Though almost all of the pilot surgeons have implemented the quality indicators, a few are still struggling to do so. The UW Survey Report reveals that L&I’s pilot team still has some work to do in terms of clarifying expectations about the quality indicators:- "...comments, especially the complaints about the time to surgery requirements, indicate that many of the respondents don’t know about available exceptions to the requirements."
- "There were a number of comments about the APFs [Activity Prescription Forms] and confusion about when APFs are expected to be used, indicating more opportunities for training."
L&I’s pilot team continues to work closely with participating providers to make sure that expectations are as clear as possible.
Future goals
In the current phase of the pilot, we are focusing on:
- Expanding the scope of the pilot by incorporating these four additional best practices:
- Timely transition to surgical care at primary care provider’s request.
- Pre-operatively documented return to work plans and goals.
- Intervention of an integrated post-operative team when return to work goals aren’t met.

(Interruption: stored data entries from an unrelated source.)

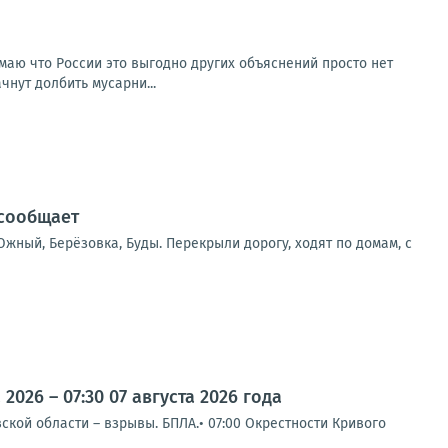
умаю что России это выгодно других объяснений просто нет
чнут долбить мусарни...
 сообщает
жный, Берёзовка, Буды. Перекрыли дорогу, ходят по домам, с
026 – 07:30 07 августа 2026 года
кой области – взрывы. БПЛА.• 07:00 Окрестности Кривого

- Timely transfer to next step in appropriate care at surgeon’s request.
- Creating a new position of a Surgical Health Services Coordinator to help surgeons effectively use the four new best practices.
- Working with providers to find more ways to reduce administrative burden.
- Measuring and reporting on indicators of L&I’s quality and efficiency as a health insurer.
- Continuing with a formal objective evaluation to answer (among other things):
- What impact do the quality indicators have on clinical outcomes and timeloss?
- What are the appropriate thresholds for incentives?
- How much do generic drugs affect cost savings?
- Communicating our best-practice findings to a broader health care community.